* Required Information
Print Name
Current Address

The information contained in this authorization is true and complete to the best of my knowledge.

I hereby authorize Able Personal Care, Inc. and its designated agents and representatives to conduct a comprehensive review of my background for employment and/or volunteer purposes. I understand that the scope of the report may include but is not limited to the following areas: verification of social security number, employment history, character and work references, drug testing, civil and criminal history records from any criminal justice agency in any and all federal, state, and county jurisdictions, and any other public records.

I further authorize any individual, company, firm, corporation, or public agency to divulge any and all information, verbal or written, pertaining to me to Able Personal Care, Inc. or its agents.
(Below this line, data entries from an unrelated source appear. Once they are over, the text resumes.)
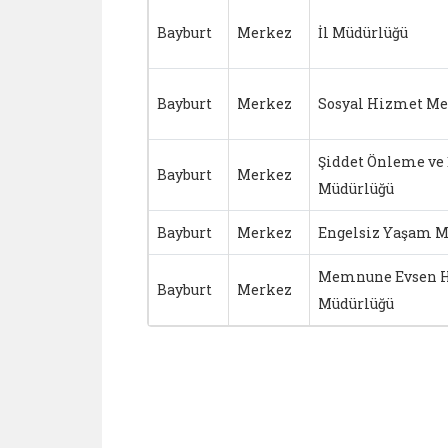
Bayburt
Merkez
İl Müdürlüğü
Bayburt
Merkez
Sosyal Hizmet Me
Şiddet Önleme ve
Bayburt
Merkez
Müdürlüğü
Bayburt
Merkez
Engelsiz Yaşam M
Memnune Evsen H
Bayburt
Merkez
Müdürlüğü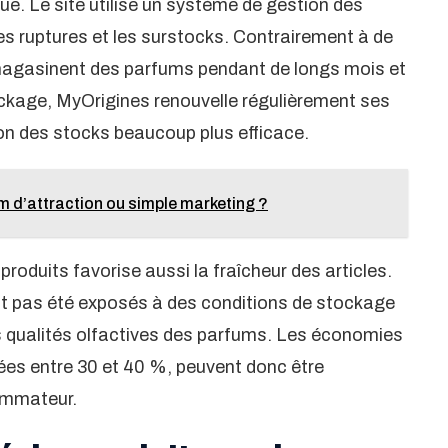
ue. Le site utilise un système de gestion des
les ruptures et les surstocks. Contrairement à de
gasinent des parfums pendant de longs mois et
ockage, MyOrigines renouvelle régulièrement ses
ion des stocks beaucoup plus efficace.
m d’attraction ou simple marketing ?
oduits favorise aussi la fraîcheur des articles.
ont pas été exposés à des conditions de stockage
s qualités olfactives des parfums. Les économies
mées entre 30 et 40 %, peuvent donc être
sommateur.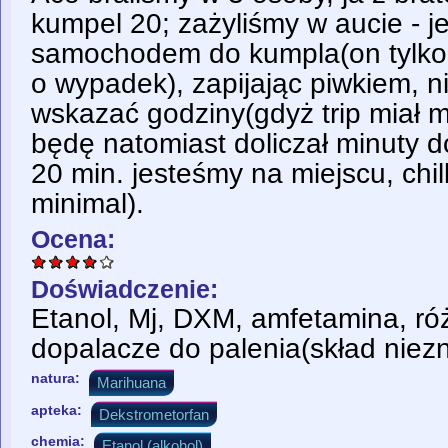
kumpel 20; zażyliśmy w aucie - 
samochodem do kumpla(on tylko 
o wypadek), zapijając piwkiem, n
wskazać godziny(gdyż trip miał 
będę natomiast doliczał minuty 
20 min. jesteśmy na miejscu, chi
minimal).
Ocena:
Doświadczenie:
Etanol, Mj, DXM, amfetamina, róż
dopalacze do palenia(skład niez
natura:
Marihuana
apteka:
Dekstrometorfan
chemia:
Etanol (alkohol)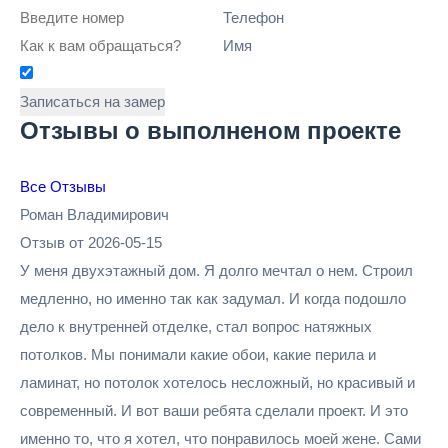
Телефон
Имя
Записаться на замер
Отзывы о выполненом проекте
Все Отзывы
Роман Владимирович
Отзыв от 2026-05-15
У меня двухэтажный дом. Я долго мечтал о нем. Строил
медленно, но именно так как задумал. И когда подошло
дело к внутренней отделке, стал вопрос натяжных
потолков. Мы понимали какие обои, какие перила и
ламинат, но потолок хотелось несложный, но красивый и
современный. И вот ваши ребята сделали проект. И это
именно то, что я хотел, что понравилось моей жене. Сами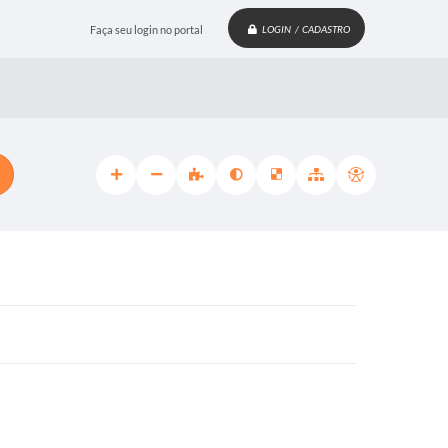
Faça seu login no portal
LOGIN / CADASTRO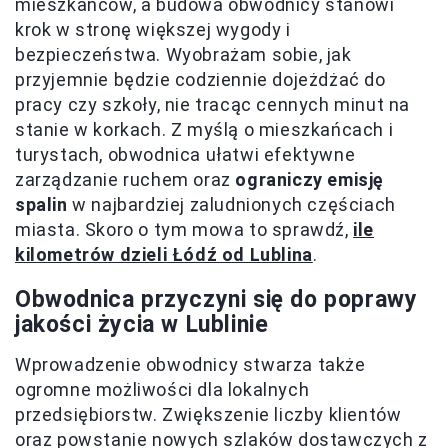
mieszkańców, a budowa obwodnicy stanowi
krok w stronę większej wygody i
bezpieczeństwa. Wyobrażam sobie, jak
przyjemnie będzie codziennie dojeżdżać do
pracy czy szkoły, nie tracąc cennych minut na
stanie w korkach. Z myślą o mieszkańcach i
turystach, obwodnica ułatwi efektywne
zarządzanie ruchem oraz
ograniczy emisję
spalin
w najbardziej zaludnionych częściach
miasta. Skoro o tym mowa to sprawdź,
ile
kilometrów dzieli Łódź od Lublina
.
Obwodnica przyczyni się do poprawy
jakości życia w Lublinie
Wprowadzenie obwodnicy stwarza także
ogromne możliwości dla lokalnych
przedsiębiorstw. Zwiększenie liczby klientów
oraz powstanie nowych szlaków dostawczych z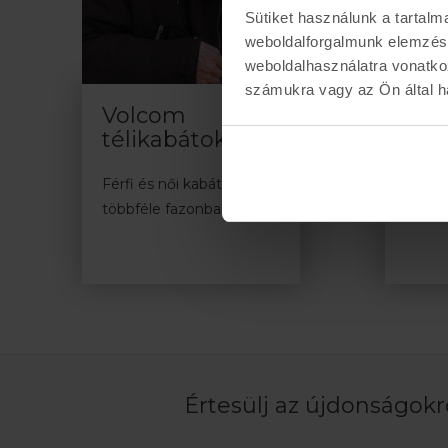
Sütiket használunk a tartal
weboldalforgalmunk elemzésé
weboldalhasználatra vonatko
számukra vagy az Ön által ha
Volcom
Vol
télikabátok
Stílu
Férfi és női kabátok
többféle fazonban
Értesülj az újdonságokró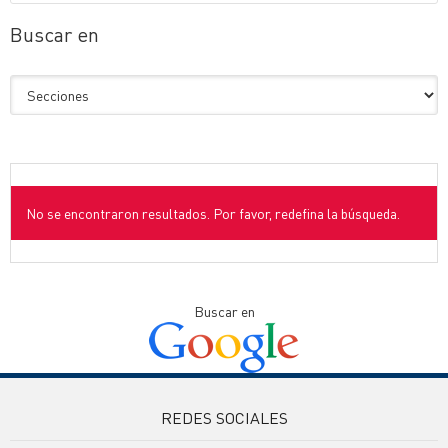
Buscar en
No se encontraron resultados. Por favor, redefina la búsqueda.
Buscar en
REDES SOCIALES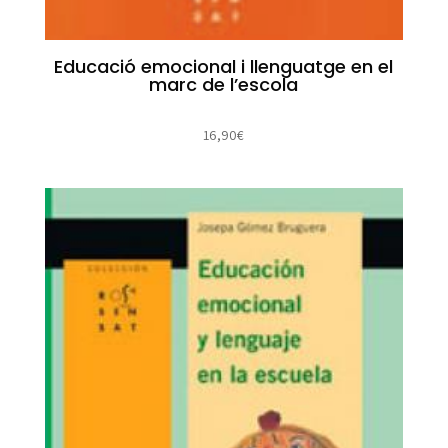
Educació emocional i llenguatge en el
marc de l’escola
16,90
€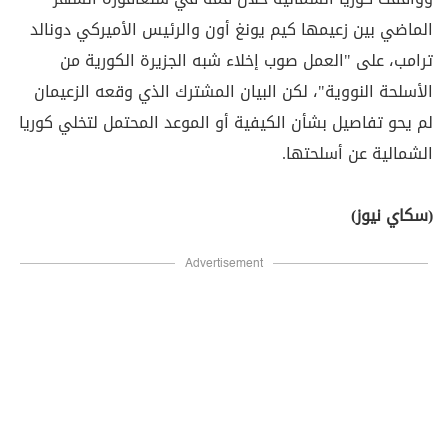
الماضي بين زعيمها كيم يونغ أون والرئيس الأميركي دونالد
ترامب، على "العمل صوب إخلاء شبه الجزيرة الكورية من
الأسلحة النووية"، لكن البيان المشترك الذي وقعه الزعيمان
لم يحو تفاصيل بشأن الكيفية أو الموعد المحتمل لتخلي كوريا
الشمالية عن أسلحتها.
(سكاي نيوز)
Advertisement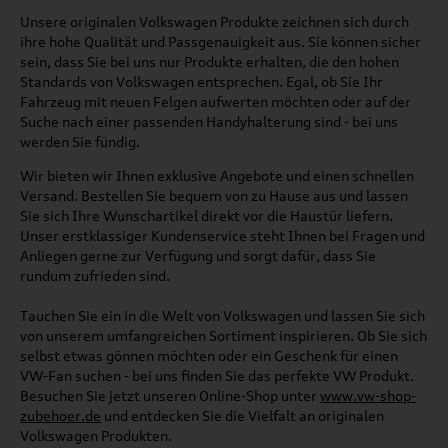
Unsere originalen Volkswagen Produkte zeichnen sich durch
ihre hohe Qualität und Passgenauigkeit aus. Sie können sicher
sein, dass Sie bei uns nur Produkte erhalten, die den hohen
Standards von Volkswagen entsprechen. Egal, ob Sie Ihr
Fahrzeug mit neuen Felgen aufwerten möchten oder auf der
Suche nach einer passenden Handyhalterung sind - bei uns
werden Sie fündig.
Wir bieten wir Ihnen exklusive Angebote und einen schnellen
Versand. Bestellen Sie bequem von zu Hause aus und lassen
Sie sich Ihre Wunschartikel direkt vor die Haustür liefern.
Unser erstklassiger Kundenservice steht Ihnen bei Fragen und
Anliegen gerne zur Verfügung und sorgt dafür, dass Sie
rundum zufrieden sind.
Tauchen Sie ein in die Welt von Volkswagen und lassen Sie sich
von unserem umfangreichen Sortiment inspirieren. Ob Sie sich
selbst etwas gönnen möchten oder ein Geschenk für einen
VW-Fan suchen - bei uns finden Sie das perfekte VW Produkt.
Besuchen Sie jetzt unseren Online-Shop unter
www.vw-shop-
zubehoer.de
und entdecken Sie die Vielfalt an originalen
Volkswagen Produkten.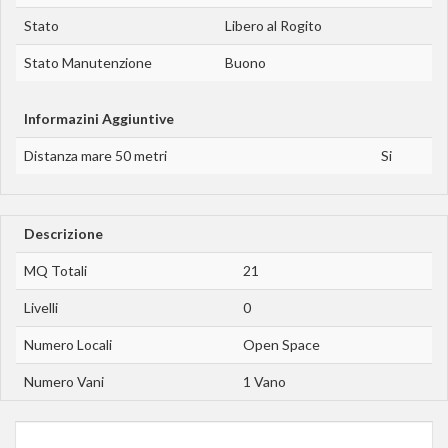
Stato
Libero al Rogito
Stato Manutenzione
Buono
Informazini Aggiuntive
Distanza mare 50 metri
Si
Descrizione
MQ Totali
21
Livelli
0
Numero Locali
Open Space
Numero Vani
1 Vano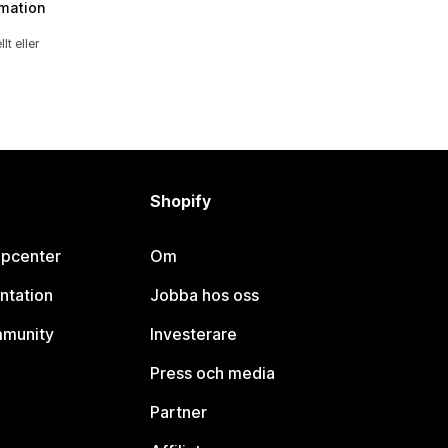
omation
t eller
Shopify
lpcenter
Om
ntation
Jobba hos oss
mmunity
Investerare
Press och media
Partner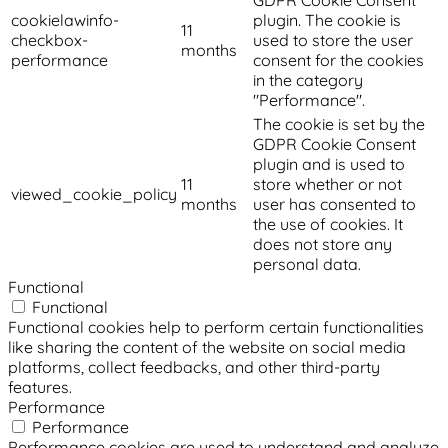
cookielawinfo-
plugin. The cookie is
11
checkbox-
used to store the user
months
performance
consent for the cookies
in the category
"Performance".
The cookie is set by the
GDPR Cookie Consent
plugin and is used to
11
store whether or not
viewed_cookie_policy
months
user has consented to
the use of cookies. It
does not store any
personal data.
Functional
Functional
Functional cookies help to perform certain functionalities
like sharing the content of the website on social media
platforms, collect feedbacks, and other third-party
features.
Performance
Performance
Performance cookies are used to understand and analyze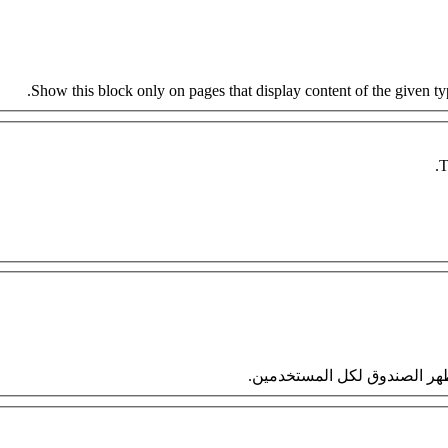
Show this block only on pages that display content of the given type
T
 سيظهر الصندوق لكل المستخدمين.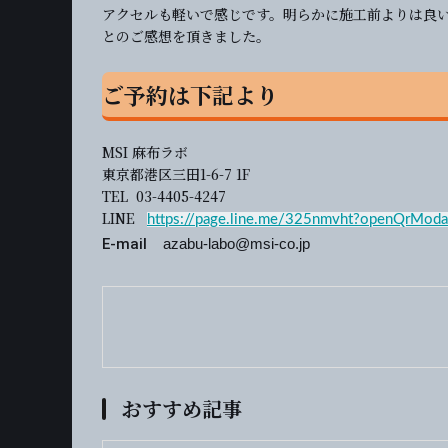
アクセルも軽いで感じです。明らかに施工前よりは良
とのご感想を頂きました。
ご予約は下記より
MSI 麻布ラボ
東京都港区三田1-6-7 1F
TEL 03-4405-4247
LINE
https://page.line.me/325nmvht?openQrModa
E-mail
azabu-labo@msi-co.jp
おすすめ記事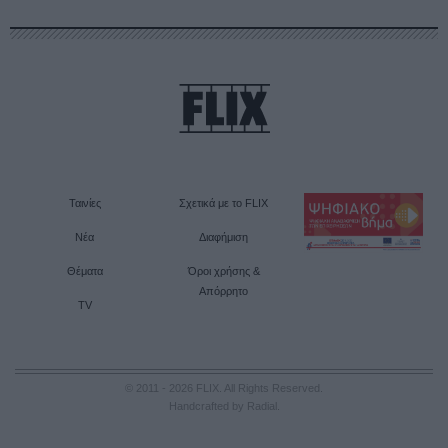
Ταινίες
Σχετικά με το FLIX
Νέα
Διαφήμιση
Θέματα
Όροι χρήσης &
Απόρρητο
TV
© 2011 - 2026 FLIX. All Rights Reserved.
Handcrafted by Radial
.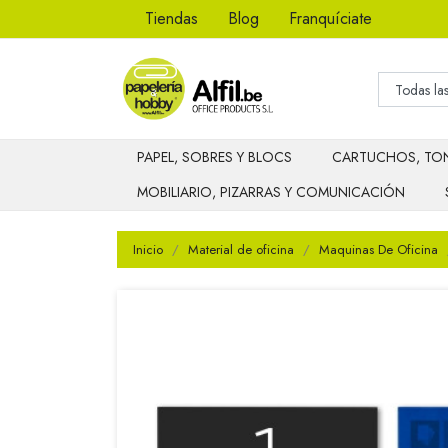
Tiendas
Blog
Franquíciate
PAPEL, SOBRES Y BLOCS
CARTUCHOS, TON
MOBILIARIO, PIZARRAS Y COMUNICACIÓN
Inicio
Material de oficina
Maquinas De Oficina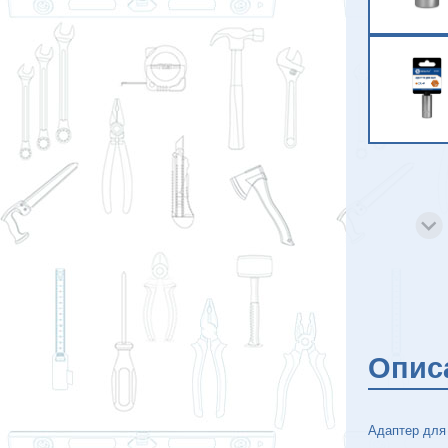
Опис
Адаптер для 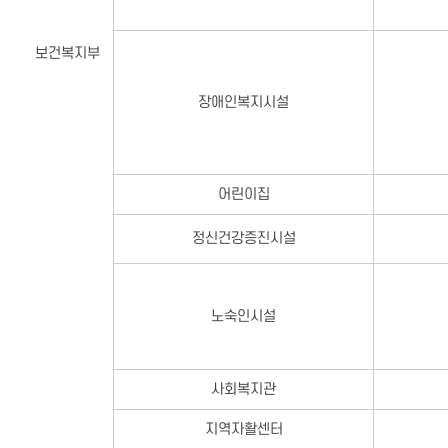
보건복지부
장애인복지시설
어린이집
정신건강증진시설
노숙인시설
사회복지관
지역자활센터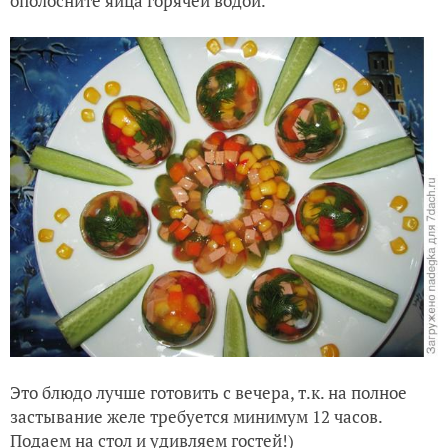
ополосните яйца горячей водой.
Это блюдо лучше готовить с вечера, т.к. на полное
застывание желе требуется минимум 12 часов.
Подаем на стол и удивляем гостей!)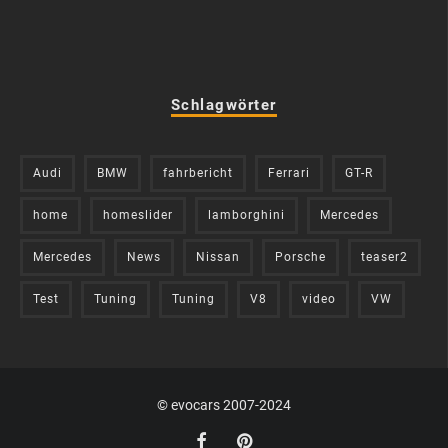
Schlagwörter
Audi
BMW
fahrbericht
Ferrari
GT-R
home
homeslider
lamborghini
Mercedes
Mercedes
News
Nissan
Porsche
teaser2
Test
Tuning
Tuning
V8
video
VW
© evocars 2007-2024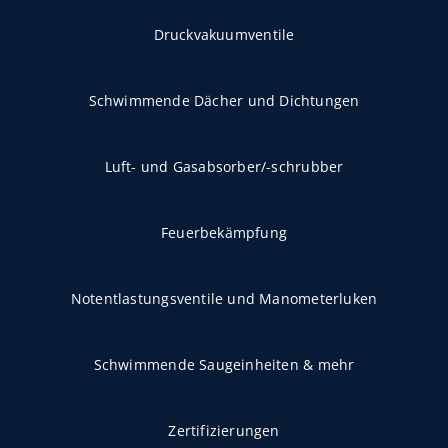
Druckvakuumventile
Schwimmende Dächer und Dichtungen
Luft- und Gasabsorber/-schrubber
Feuerbekämpfung
Notentlastungsventile und Manometerluken
Schwimmende Saugeinheiten & mehr
Zertifizierungen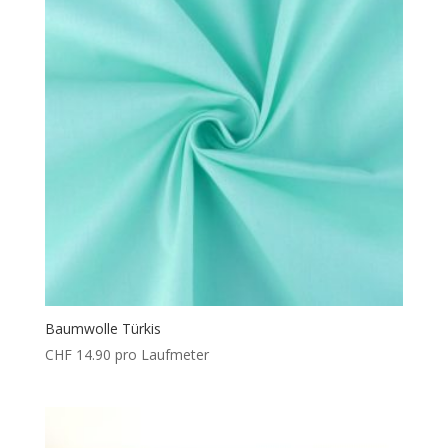
Baumwolle Türkis
CHF
14.90
pro Laufmeter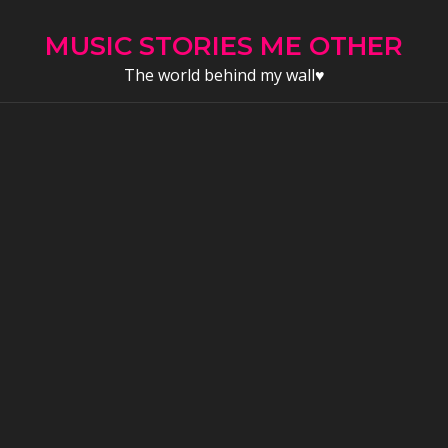
Skip
to
MUSIC STORIES ME OTHER
content
The world behind my wall♥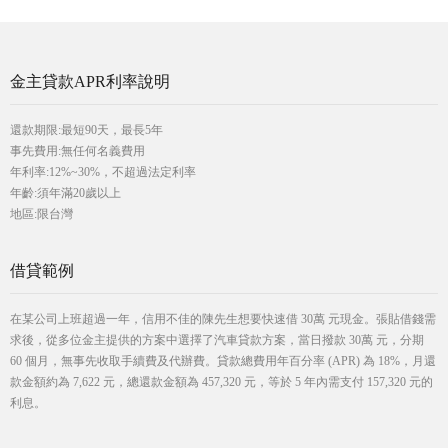
金主貸款APR利率說明
還款期限:最短90天，最長5年
事先費用:無任何名義費用
年利率:12%~30%，不超過法定利率
年齡:須年滿20歲以上
地區:限台灣
借貸範例
在某公司上班超過一年，信用不佳的陳先生想要快速借 30萬 元現金。張貼借錢需
求後，從多位金主提供的方案中選擇了汽車貸款方案，當日撥款 30萬 元，分期
60 個月，無事先收取手續費及代辦費。貸款總費用年百分率 (APR) 為 18%，月還
款金額約為 7,622 元，總還款金額為 457,320 元，等於 5 年內需支付 157,320 元的
利息。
I further authorize the complete release of any records or data pertaining to me which the individual, company, firm, corporation, or public agency may have, to include information or data received from other sources. Able Personal Care, Inc. and its designated agents and representatives shall maintain all information received from this authorization in a confidential manner in order to protect the applicants personal information, including, but not limited to, addresses, social security numbers, and dates of birth. However, I understand that certain criminal offenses (convictions only) may have to be disclosed to my client before I am able to begin my employment. Able Personal Care Inc. will inform me of any information needing to be disclosed prior to releasing any information.